I am a nursing student and I am doing my clinicals now. I have to construct a nursing care plan for my patient, but I am a little confused.
I know that aggravation with GERD is supposed to diminish if the pt. sits upright and does not lay down right after eating. However, my patient's pain worsens with position changes, and his pain seems to correlate with Fowler's rather than supine positioning. He guards the LUQ and says that the pain is sharp and intermittent. He is 94 years old, has Hx of renal failure, glaucoma, cataracts, prostatic hypertrophy, diabetes, HTN, hypothermia, and vertigo.
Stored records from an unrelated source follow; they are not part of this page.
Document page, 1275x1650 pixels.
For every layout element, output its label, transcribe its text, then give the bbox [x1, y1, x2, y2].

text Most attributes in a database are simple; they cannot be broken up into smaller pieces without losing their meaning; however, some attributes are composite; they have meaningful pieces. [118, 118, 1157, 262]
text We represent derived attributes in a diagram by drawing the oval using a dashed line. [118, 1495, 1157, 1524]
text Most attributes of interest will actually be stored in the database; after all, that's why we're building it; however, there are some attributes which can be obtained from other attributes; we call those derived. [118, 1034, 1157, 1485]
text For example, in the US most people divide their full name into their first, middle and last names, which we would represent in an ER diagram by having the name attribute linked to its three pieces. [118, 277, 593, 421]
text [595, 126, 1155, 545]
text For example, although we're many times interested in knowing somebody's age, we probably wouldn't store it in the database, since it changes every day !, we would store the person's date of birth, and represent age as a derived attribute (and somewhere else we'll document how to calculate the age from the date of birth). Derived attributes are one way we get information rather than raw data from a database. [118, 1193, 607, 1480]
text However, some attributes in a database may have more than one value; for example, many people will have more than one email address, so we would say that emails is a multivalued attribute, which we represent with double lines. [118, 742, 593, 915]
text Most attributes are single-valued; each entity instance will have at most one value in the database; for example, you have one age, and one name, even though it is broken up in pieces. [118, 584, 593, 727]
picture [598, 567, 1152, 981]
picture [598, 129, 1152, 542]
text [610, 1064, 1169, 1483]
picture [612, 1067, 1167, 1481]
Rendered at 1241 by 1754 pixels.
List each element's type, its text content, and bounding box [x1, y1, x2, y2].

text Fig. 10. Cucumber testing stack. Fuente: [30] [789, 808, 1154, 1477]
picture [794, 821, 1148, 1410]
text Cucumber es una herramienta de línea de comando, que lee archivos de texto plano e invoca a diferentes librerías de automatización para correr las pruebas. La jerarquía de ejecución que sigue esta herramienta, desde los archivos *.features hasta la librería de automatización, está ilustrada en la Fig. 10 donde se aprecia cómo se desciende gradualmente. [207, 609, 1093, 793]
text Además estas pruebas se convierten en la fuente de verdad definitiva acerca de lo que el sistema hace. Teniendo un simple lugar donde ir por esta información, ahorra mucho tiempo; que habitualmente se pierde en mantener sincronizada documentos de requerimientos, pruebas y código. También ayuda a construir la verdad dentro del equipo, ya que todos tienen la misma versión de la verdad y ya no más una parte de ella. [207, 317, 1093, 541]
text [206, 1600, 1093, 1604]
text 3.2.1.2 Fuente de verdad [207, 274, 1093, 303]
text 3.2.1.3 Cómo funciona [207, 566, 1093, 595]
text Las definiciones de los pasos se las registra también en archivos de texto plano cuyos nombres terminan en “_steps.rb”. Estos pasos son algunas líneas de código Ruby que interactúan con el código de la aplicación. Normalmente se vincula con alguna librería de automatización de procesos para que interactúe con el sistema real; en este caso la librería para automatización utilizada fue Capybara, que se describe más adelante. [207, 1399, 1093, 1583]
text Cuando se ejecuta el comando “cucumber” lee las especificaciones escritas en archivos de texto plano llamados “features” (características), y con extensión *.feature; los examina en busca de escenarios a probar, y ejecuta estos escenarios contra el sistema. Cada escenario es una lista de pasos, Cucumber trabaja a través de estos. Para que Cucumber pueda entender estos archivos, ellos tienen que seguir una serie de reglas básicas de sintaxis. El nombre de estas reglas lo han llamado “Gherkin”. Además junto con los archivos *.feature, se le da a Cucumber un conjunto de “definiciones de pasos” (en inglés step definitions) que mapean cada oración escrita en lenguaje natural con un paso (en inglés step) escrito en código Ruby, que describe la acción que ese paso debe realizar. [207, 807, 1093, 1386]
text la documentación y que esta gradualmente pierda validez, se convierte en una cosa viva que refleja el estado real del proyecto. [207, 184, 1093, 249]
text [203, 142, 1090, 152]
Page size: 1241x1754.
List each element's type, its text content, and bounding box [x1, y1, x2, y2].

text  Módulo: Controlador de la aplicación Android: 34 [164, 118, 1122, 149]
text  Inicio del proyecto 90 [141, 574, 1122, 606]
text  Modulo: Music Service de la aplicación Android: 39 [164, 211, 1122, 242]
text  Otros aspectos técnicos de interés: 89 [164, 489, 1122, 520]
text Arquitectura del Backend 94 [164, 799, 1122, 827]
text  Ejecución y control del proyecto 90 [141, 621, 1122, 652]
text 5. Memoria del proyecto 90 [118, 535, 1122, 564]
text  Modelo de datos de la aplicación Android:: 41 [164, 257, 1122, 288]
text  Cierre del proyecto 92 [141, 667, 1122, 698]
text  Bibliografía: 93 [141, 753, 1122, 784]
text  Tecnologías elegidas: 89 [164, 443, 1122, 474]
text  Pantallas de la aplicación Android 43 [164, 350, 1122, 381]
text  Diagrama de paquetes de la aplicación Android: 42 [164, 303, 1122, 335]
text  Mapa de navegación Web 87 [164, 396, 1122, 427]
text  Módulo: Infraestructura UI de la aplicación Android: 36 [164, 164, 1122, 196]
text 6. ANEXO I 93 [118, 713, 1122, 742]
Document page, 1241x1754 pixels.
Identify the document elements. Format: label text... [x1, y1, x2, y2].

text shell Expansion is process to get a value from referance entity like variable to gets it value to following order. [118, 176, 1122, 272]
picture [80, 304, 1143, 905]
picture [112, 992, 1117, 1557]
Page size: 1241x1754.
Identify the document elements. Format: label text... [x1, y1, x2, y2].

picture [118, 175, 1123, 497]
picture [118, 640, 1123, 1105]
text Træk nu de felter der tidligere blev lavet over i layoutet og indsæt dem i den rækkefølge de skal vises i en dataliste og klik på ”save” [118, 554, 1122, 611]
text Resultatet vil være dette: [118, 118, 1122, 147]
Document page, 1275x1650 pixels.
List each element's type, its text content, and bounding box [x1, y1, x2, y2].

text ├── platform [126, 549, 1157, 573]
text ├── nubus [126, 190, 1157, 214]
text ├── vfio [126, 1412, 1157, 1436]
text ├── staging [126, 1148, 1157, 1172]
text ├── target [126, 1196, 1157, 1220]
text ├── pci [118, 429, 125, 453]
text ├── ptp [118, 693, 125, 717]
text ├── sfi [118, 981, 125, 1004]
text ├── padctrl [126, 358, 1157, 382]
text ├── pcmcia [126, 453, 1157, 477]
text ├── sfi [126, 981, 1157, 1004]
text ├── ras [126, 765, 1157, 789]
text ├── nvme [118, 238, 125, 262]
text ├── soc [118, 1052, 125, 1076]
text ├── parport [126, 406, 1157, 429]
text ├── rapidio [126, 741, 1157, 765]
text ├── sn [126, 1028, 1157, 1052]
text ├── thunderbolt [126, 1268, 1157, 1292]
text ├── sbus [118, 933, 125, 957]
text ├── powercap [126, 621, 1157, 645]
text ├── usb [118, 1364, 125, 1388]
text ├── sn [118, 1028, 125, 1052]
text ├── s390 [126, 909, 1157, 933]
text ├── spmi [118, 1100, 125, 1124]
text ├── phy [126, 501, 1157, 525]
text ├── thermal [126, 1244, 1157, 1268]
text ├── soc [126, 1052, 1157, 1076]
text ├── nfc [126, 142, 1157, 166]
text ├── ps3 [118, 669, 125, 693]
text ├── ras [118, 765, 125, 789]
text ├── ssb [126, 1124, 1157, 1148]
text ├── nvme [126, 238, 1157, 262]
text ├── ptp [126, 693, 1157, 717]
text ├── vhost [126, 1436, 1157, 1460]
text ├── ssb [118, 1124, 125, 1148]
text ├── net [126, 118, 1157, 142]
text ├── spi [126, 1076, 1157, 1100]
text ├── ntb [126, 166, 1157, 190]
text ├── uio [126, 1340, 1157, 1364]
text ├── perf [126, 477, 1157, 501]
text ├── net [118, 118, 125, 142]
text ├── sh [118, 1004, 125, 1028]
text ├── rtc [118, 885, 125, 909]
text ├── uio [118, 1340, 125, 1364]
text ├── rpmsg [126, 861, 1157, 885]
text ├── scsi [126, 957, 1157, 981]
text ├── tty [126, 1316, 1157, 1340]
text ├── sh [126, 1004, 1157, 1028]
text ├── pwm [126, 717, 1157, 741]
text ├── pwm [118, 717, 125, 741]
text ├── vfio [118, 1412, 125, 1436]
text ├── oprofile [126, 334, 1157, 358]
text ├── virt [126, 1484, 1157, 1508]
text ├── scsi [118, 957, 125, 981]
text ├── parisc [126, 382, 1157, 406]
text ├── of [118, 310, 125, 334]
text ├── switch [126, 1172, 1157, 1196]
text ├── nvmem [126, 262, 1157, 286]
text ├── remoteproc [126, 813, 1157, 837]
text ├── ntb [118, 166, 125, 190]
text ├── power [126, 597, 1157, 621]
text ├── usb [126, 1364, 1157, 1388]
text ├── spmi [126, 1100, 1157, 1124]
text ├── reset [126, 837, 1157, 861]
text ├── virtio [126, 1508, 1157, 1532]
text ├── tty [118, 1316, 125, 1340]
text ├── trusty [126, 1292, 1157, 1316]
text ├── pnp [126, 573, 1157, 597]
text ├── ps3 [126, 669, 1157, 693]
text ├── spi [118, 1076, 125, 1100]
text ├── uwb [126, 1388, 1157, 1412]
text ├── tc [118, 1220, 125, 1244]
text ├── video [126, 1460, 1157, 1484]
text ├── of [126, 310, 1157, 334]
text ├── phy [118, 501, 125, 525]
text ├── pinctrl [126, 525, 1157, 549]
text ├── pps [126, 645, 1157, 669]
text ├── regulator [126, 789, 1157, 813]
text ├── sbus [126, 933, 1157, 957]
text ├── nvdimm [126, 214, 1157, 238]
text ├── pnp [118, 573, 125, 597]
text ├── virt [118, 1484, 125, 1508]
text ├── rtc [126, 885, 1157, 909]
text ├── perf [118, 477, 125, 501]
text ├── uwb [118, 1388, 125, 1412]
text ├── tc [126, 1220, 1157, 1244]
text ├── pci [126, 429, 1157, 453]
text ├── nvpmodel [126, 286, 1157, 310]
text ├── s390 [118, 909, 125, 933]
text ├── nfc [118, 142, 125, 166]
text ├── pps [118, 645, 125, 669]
He fell at the nursing home, and they sent him to MedSurg. The doctor d/c'd his sugar pill and changed his insulin orders to sliding scale about a week ago. Enzyme levels were elevated in his liver. No Hx of smoking, no adventitious lungs sounds, though his lung sounds are diminished in the LLL and RLL. His RR is irregular as well. He breathes through his mouth and uses accessory muscles for breathing. His breaths are shallow and rapid. His BP is WNL, and his SpO2 is 99% room air, RR is 25 BPM, P is 64 irreg, predictable rhythm, T 96.2, BP 106/62
I don't know what to teach him because I don't know why the pain increases rather than diminishes when he is sitting upright. He has so much going on with him that I can't figure out what may be causing the pain in Fowler's position.